L’ultima incarnazione di Mitty – a distanza dell’essere entrato nell’immaginario collettivo statunitense con un adattamento teatrale, che sostanzialmente ricalca il primo film, un musical, una sindrome e un canzone di Ian Dury – quella che porta il volto di Ben Stiller e rischia di consacrarlo alla comicità raffinata come Everything Must Go ha elevato Will Ferrel a interprete di Carver senza macchia, è ancora diversa. Se il Mitty originario era l’umanizzazione di un’immaginazione latente, pronta a fare fuoco se chiamata alla realtà, quello di Stiller inizia come un archetipo e piano piano si trasforma nel suggerimento di provare a vivere fuori dal sogno, per un pubblico che ha trovato nella realtà virtuale il proprio modo di evadere dalla routine di tutti i giorni chiamando a raccolta il minimo sforzo immaginativo. L’ultimo Mitty, quello che ha debuttato nelle sale cinematografiche il 19 dicembre col titolo I sogni segreti di Walter Mitty, è l’invocazione di un risveglio alla realtà, la cui morale potrebbe essere – e qui oso – riassunta in un «tornate indietro, che la vostra immaginazione è sofisticata e rischia di deviarvi». 

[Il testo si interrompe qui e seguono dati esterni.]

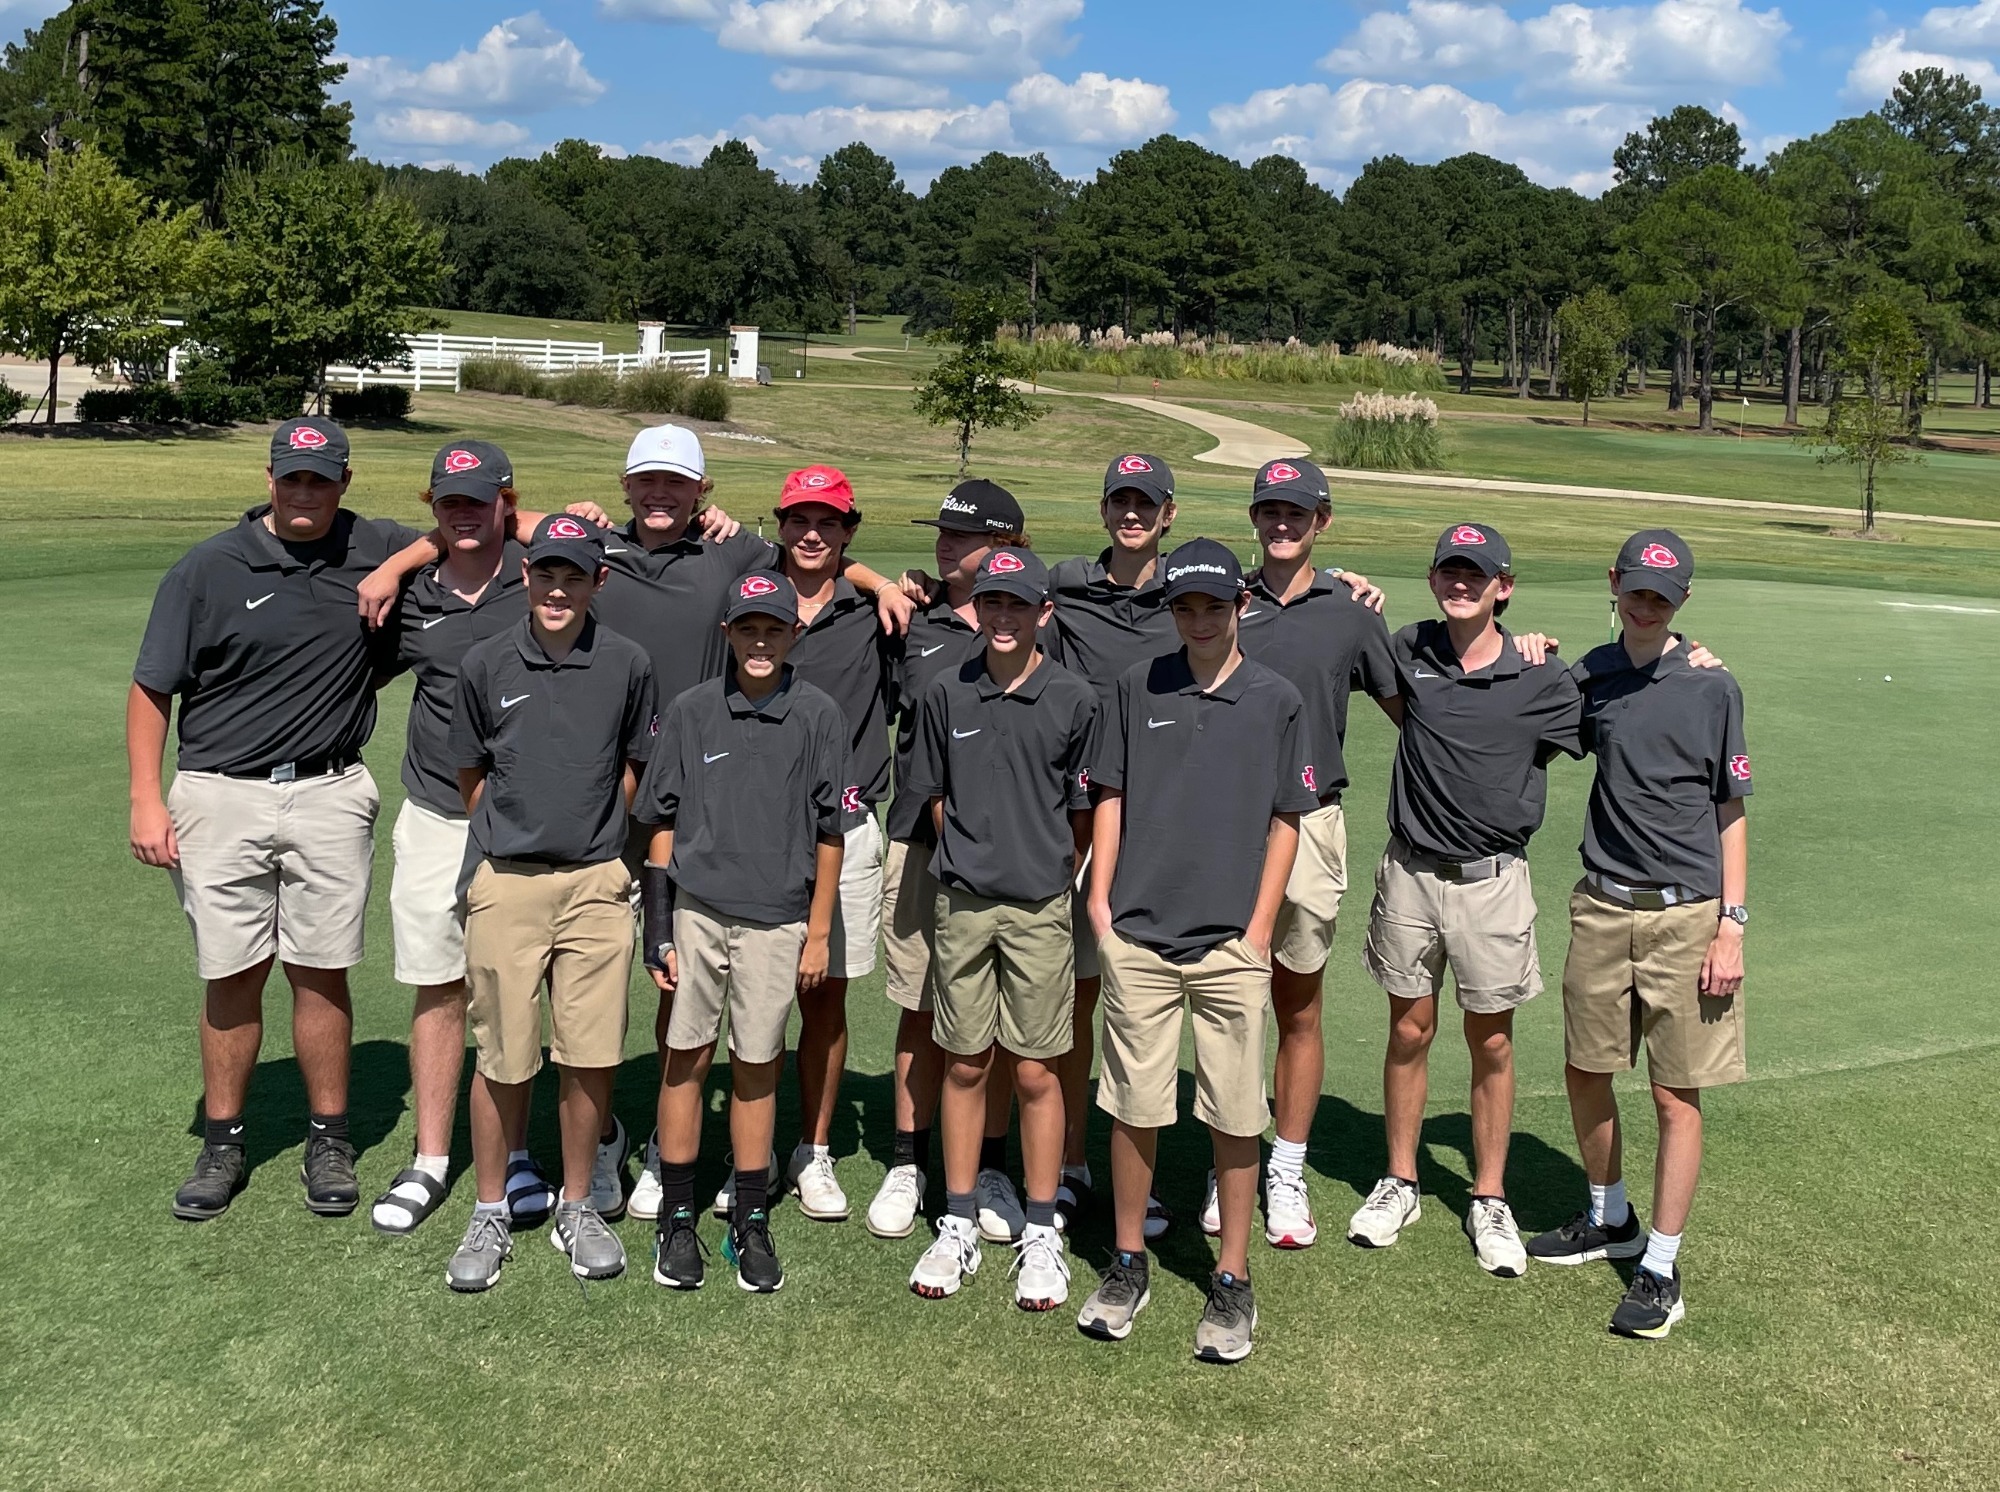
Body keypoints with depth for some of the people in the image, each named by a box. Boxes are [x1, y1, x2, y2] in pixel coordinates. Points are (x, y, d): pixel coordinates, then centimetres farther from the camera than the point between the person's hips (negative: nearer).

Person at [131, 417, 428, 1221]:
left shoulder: (378, 550, 2)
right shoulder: (208, 567, -2)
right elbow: (152, 689, 2)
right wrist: (146, 800, -6)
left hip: (330, 797, 1)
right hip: (222, 798, -1)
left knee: (321, 972, 5)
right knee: (232, 975, 7)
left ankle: (329, 1139, 20)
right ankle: (224, 1141, 22)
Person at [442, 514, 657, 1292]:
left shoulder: (627, 664, -1)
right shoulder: (487, 665, -1)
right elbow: (471, 775, 12)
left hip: (597, 884, 1)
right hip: (505, 883, 0)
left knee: (591, 1057, 4)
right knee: (503, 1059, 5)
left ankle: (577, 1207, 22)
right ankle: (490, 1215, 21)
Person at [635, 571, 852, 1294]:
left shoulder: (819, 716, 0)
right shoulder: (690, 712, 3)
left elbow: (829, 832, 3)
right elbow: (662, 824, 6)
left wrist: (819, 933, 2)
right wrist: (657, 928, 2)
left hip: (777, 918, -1)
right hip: (697, 911, 1)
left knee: (756, 1067, 6)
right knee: (686, 1058, 4)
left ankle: (750, 1223, 18)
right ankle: (676, 1220, 17)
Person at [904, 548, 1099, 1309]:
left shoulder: (1074, 700, -5)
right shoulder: (947, 693, 2)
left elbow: (1083, 815, 2)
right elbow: (937, 798, 12)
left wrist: (1046, 876, 4)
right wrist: (972, 860, 11)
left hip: (1039, 909, -2)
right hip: (961, 903, 2)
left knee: (1035, 1073, 4)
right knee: (965, 1066, 10)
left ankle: (1040, 1234, 16)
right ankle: (958, 1226, 21)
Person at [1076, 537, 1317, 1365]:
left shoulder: (1277, 700, 2)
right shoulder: (1140, 686, 7)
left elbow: (1285, 822, 3)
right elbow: (1110, 796, 10)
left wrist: (1259, 931, -3)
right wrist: (1099, 901, 2)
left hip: (1231, 943, -1)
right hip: (1136, 936, 1)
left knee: (1236, 1115, 4)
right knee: (1133, 1106, 7)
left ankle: (1232, 1281, 16)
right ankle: (1128, 1264, 23)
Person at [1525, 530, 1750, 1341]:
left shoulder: (1711, 687, -4)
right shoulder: (1588, 675, 5)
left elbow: (1731, 815, -1)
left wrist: (1732, 924, -7)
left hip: (1685, 915, -4)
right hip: (1602, 907, 4)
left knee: (1676, 1095, 0)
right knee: (1584, 1070, 13)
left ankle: (1661, 1266, 12)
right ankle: (1610, 1219, 36)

Il sogno ad occhi aperti è un tratto essenzialmente umano e occupa un terzo delle nostre vite, rileva David Fear sul New York Times. Già Sigmund Freud nell’Interpretazione dei sogni, testo fondamentale del 1899, parlava del fantasticare come di un «atto di auto-realizzazione», specificando poi che potrebbe precedere una forma di isteria, ma lo diceva spesso e un po’ per tutto. James Thurber, nel corso di un’intervista in cui gli veniva chiesto di parlare del suo personaggio più noto rispondeva: «[è] ogni persona che io abbia mai incontrato. Quando il racconto è uscito sul New Yorker [ventidue anni prima dell’intervista] mi hanno scritto sei persone da varie parti del Paese, tra le quali un dentista di Des Moines, chiedendomi come avessi fatto a descriverli tanto bene. Ognuno di loro era Walter Mitty». L’abilità di «ricostruire alla perfezione il funzionamento della mente umana, tanto da confondere il racconto fantastico con le fantasticherie di ognuno di noi» è poi sottolineata in The Man who was Walter Mitty, biografia di Thurber scritta nel 2000 da Thomas French. 

Il sogno è dappertutto, e così comune da essere assunto come parte integrante delle giornate di ognuno. Sta poi al soggetto essere disposto o meno ad assecondare la fantasia, seguendola, lasciandola evolvere, costruirsi, espandersi come un universo neonato senza però alcun rischio di implosione.